**YOUR GOAL:** Print the lines in the listing below that fall between the line with "IHC micrograph has" and the line with "cytoplasmic/membranous expression for", those two lines included, exactly as they stand and with nothing else.

-------- PROVIDED DATA

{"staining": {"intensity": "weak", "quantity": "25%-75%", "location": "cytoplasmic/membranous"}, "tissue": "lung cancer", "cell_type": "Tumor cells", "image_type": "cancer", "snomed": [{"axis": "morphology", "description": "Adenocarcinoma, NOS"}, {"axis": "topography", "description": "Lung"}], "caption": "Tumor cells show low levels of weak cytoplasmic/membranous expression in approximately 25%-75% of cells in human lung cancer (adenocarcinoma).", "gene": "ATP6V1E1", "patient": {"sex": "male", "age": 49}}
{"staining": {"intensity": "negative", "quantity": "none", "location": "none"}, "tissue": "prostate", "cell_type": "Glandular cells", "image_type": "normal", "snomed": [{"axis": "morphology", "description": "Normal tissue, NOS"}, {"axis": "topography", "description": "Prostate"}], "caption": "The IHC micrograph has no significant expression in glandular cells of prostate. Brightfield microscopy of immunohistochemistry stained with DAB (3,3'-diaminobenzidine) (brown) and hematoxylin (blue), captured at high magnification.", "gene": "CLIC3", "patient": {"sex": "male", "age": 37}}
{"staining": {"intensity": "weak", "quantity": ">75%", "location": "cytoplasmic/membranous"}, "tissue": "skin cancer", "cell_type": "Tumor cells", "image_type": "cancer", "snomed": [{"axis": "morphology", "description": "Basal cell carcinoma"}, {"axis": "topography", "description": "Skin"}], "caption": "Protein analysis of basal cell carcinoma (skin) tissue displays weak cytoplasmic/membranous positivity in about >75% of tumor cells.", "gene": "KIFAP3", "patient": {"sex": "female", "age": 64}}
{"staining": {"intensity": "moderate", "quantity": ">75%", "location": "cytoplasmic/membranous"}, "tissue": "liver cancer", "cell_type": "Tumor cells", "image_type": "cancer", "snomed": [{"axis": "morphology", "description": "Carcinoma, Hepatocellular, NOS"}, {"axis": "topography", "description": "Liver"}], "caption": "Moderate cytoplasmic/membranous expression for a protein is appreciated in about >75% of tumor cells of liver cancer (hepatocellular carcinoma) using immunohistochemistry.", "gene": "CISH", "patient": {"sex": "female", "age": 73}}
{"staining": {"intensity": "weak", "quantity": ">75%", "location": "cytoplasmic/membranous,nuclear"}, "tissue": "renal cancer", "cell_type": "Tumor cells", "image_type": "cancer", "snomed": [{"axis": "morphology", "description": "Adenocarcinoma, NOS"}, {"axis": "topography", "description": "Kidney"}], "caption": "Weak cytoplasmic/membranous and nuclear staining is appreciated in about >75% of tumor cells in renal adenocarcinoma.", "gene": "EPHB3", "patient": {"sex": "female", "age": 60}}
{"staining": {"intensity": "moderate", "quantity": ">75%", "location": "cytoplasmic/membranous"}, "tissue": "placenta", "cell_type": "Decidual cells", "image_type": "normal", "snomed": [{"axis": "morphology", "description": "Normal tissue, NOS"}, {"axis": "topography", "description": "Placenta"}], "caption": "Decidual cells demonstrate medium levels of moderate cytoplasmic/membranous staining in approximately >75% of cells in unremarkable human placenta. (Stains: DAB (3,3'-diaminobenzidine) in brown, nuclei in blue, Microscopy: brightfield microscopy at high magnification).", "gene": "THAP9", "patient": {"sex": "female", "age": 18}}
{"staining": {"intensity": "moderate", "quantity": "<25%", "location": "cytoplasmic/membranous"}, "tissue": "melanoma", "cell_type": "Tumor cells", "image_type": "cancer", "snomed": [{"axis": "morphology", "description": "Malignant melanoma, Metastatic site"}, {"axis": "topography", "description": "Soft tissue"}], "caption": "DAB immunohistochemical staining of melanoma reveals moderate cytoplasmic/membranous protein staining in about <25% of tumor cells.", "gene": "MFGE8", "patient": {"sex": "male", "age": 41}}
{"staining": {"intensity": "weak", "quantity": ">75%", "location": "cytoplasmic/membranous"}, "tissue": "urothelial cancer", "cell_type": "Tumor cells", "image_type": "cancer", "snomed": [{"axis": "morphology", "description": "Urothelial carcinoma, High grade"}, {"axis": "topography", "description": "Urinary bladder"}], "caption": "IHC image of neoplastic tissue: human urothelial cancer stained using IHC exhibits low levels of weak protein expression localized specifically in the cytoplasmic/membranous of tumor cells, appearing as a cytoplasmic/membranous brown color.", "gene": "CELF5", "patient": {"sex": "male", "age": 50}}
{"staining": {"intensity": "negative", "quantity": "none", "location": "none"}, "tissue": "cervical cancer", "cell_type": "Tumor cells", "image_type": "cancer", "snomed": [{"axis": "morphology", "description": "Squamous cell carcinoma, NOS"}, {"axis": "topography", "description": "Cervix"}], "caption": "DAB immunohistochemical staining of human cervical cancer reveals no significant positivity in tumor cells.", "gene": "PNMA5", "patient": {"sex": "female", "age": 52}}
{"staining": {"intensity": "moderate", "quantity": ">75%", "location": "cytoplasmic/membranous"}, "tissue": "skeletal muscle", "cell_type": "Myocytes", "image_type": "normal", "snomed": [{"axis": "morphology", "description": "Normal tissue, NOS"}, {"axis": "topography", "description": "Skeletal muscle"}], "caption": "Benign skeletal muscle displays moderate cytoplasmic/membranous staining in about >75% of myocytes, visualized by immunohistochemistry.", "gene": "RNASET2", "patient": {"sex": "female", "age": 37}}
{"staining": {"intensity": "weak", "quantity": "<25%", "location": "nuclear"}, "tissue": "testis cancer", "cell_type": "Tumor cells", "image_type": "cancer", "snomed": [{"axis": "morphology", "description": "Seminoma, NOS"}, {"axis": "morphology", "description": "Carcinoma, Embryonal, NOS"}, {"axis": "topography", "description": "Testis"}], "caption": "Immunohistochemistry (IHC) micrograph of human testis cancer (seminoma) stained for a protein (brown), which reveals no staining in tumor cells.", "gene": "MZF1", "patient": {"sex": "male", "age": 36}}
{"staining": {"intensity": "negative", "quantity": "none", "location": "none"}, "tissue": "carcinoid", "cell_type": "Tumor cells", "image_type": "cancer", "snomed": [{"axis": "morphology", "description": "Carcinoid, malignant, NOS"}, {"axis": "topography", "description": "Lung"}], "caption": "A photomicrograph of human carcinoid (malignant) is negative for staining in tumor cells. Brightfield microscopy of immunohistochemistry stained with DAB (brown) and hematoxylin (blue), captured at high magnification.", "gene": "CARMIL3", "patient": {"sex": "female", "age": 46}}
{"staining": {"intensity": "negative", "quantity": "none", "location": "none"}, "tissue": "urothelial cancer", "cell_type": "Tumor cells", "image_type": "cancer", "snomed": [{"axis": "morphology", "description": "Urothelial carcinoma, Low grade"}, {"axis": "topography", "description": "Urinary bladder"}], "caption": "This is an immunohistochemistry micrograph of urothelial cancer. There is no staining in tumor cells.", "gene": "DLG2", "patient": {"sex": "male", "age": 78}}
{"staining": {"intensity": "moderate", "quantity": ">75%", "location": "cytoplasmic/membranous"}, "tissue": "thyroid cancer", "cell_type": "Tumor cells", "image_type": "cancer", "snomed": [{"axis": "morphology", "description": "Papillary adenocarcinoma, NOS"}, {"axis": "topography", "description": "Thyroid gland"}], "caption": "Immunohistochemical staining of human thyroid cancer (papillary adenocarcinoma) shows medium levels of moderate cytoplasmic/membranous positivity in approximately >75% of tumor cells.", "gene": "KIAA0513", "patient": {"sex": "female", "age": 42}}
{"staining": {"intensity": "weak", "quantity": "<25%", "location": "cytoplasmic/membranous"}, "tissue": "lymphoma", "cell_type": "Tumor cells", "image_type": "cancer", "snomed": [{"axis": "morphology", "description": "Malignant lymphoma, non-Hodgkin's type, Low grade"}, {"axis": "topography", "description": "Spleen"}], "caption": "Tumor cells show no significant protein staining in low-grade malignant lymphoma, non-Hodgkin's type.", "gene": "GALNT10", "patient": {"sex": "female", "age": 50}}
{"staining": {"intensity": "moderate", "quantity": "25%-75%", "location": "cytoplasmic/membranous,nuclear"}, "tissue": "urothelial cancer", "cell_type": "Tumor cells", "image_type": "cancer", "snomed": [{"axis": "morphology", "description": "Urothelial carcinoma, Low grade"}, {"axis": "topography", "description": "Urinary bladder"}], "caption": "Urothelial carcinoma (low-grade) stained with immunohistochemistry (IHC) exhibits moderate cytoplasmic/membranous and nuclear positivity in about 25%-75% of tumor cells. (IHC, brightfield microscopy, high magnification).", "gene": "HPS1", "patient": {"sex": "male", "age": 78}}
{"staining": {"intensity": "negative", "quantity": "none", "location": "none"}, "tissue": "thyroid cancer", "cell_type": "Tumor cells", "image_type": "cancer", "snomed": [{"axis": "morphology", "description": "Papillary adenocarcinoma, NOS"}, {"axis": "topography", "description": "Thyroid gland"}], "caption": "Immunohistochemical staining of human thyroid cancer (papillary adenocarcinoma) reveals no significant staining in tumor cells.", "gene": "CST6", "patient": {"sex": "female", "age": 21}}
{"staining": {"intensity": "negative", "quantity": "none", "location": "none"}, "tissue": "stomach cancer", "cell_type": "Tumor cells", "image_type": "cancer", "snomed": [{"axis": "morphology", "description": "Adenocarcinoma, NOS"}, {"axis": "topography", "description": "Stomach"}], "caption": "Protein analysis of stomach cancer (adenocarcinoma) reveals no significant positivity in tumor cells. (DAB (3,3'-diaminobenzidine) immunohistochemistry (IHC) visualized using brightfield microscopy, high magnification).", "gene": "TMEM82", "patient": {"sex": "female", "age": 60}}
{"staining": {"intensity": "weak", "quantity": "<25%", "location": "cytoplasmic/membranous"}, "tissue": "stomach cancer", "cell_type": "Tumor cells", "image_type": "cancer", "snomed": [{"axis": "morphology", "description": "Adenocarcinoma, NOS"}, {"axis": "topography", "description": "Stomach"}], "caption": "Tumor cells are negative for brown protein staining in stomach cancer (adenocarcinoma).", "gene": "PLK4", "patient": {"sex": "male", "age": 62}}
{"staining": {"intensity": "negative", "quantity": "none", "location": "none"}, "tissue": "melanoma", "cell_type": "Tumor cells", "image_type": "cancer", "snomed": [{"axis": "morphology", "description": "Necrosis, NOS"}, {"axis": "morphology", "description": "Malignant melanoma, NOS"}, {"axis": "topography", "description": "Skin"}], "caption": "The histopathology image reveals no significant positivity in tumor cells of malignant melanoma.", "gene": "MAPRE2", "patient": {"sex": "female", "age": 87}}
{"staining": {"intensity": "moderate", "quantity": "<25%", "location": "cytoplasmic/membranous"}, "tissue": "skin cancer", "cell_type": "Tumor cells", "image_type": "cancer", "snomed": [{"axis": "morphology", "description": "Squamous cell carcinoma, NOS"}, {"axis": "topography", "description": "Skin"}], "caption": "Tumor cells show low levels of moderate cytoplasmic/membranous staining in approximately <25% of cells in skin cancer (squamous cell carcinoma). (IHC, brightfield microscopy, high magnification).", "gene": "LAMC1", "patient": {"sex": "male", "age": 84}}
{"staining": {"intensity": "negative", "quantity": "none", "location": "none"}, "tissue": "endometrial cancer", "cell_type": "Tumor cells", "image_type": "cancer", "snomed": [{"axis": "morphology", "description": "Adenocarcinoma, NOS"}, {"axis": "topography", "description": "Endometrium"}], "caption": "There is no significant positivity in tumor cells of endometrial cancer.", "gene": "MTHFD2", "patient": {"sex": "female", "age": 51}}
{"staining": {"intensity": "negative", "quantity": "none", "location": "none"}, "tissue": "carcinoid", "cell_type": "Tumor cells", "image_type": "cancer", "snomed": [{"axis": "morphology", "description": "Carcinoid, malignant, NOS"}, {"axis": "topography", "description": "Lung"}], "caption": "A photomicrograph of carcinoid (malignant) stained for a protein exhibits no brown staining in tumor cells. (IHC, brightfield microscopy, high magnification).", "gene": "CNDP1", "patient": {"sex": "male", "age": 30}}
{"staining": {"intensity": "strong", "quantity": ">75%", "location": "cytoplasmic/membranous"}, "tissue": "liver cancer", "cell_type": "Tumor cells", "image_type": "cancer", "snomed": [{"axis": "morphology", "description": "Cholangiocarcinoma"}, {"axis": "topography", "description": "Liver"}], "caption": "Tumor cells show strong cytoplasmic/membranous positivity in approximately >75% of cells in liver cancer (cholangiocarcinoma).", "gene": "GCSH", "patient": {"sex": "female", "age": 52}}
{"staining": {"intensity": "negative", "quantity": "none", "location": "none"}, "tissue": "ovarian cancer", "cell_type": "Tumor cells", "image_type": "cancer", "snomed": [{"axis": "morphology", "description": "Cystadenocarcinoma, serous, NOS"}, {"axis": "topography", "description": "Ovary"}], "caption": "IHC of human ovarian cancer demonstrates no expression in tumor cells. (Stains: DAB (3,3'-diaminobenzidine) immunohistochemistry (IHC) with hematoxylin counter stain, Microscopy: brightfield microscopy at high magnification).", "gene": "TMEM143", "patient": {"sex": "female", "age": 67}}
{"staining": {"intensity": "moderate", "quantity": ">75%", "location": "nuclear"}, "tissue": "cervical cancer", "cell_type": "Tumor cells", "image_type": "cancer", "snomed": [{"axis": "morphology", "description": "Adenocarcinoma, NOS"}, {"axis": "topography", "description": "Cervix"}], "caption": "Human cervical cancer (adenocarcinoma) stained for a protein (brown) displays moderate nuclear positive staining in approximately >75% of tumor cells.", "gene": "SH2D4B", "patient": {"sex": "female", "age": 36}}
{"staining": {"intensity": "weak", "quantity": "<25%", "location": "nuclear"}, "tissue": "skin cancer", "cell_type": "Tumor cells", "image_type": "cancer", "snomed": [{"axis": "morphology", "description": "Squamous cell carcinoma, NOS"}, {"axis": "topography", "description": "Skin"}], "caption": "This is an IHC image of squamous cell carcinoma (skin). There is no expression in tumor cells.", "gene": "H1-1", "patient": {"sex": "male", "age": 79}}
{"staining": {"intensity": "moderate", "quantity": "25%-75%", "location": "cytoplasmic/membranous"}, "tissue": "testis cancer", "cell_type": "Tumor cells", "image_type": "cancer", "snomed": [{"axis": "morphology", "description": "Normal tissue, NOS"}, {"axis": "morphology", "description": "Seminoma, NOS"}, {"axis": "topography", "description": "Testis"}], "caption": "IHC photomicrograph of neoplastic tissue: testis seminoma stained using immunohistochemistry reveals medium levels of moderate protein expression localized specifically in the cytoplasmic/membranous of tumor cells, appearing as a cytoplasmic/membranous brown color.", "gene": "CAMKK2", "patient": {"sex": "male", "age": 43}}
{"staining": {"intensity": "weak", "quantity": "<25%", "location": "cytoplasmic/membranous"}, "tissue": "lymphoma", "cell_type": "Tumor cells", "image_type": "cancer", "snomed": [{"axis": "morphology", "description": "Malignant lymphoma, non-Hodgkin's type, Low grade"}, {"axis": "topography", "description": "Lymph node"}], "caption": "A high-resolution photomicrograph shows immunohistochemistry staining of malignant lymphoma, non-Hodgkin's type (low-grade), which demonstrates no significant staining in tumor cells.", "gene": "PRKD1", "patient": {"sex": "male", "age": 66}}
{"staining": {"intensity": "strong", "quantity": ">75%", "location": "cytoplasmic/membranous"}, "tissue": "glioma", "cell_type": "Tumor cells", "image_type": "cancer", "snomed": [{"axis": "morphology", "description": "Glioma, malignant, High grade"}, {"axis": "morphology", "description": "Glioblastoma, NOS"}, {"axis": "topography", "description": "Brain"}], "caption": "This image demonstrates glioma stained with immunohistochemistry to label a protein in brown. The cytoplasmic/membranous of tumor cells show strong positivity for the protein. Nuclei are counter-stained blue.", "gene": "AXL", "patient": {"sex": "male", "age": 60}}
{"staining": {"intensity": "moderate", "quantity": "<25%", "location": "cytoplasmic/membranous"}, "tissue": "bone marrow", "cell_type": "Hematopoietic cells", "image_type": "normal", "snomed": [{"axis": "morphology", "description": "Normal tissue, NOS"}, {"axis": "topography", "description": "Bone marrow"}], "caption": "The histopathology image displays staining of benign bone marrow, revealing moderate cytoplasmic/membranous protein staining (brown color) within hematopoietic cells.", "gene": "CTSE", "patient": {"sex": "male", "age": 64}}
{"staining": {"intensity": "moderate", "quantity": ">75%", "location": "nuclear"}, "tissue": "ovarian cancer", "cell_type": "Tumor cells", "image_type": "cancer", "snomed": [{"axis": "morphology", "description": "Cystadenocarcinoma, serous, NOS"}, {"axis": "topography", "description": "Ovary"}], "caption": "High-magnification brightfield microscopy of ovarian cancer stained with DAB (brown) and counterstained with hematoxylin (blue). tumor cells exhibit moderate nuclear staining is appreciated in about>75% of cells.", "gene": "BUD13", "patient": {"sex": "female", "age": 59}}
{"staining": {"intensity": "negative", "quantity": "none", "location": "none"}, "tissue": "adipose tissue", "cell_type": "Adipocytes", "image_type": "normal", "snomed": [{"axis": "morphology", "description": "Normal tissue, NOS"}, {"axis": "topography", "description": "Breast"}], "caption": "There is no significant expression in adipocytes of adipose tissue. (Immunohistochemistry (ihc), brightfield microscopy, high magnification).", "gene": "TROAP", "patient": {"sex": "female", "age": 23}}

----------------

**SOLUTION TO THE PROBLEM:**
{"staining": {"intensity": "negative", "quantity": "none", "location": "none"}, "tissue": "prostate", "cell_type": "Glandular cells", "image_type": "normal", "snomed": [{"axis": "morphology", "description": "Normal tissue, NOS"}, {"axis": "topography", "description": "Prostate"}], "caption": "The IHC micrograph has no significant expression in glandular cells of prostate. Brightfield microscopy of immunohistochemistry stained with DAB (3,3'-diaminobenzidine) (brown) and hematoxylin (blue), captured at high magnification.", "gene": "CLIC3", "patient": {"sex": "male", "age": 37}}
{"staining": {"intensity": "weak", "quantity": ">75%", "location": "cytoplasmic/membranous"}, "tissue": "skin cancer", "cell_type": "Tumor cells", "image_type": "cancer", "snomed": [{"axis": "morphology", "description": "Basal cell carcinoma"}, {"axis": "topography", "description": "Skin"}], "caption": "Protein analysis of basal cell carcinoma (skin) tissue displays weak cytoplasmic/membranous positivity in about >75% of tumor cells.", "gene": "KIFAP3", "patient": {"sex": "female", "age": 64}}
{"staining": {"intensity": "moderate", "quantity": ">75%", "location": "cytoplasmic/membranous"}, "tissue": "liver cancer", "cell_type": "Tumor cells", "image_type": "cancer", "snomed": [{"axis": "morphology", "description": "Carcinoma, Hepatocellular, NOS"}, {"axis": "topography", "description": "Liver"}], "caption": "Moderate cytoplasmic/membranous expression for a protein is appreciated in about >75% of tumor cells of liver cancer (hepatocellular carcinoma) using immunohistochemistry.", "gene": "CISH", "patient": {"sex": "female", "age": 73}}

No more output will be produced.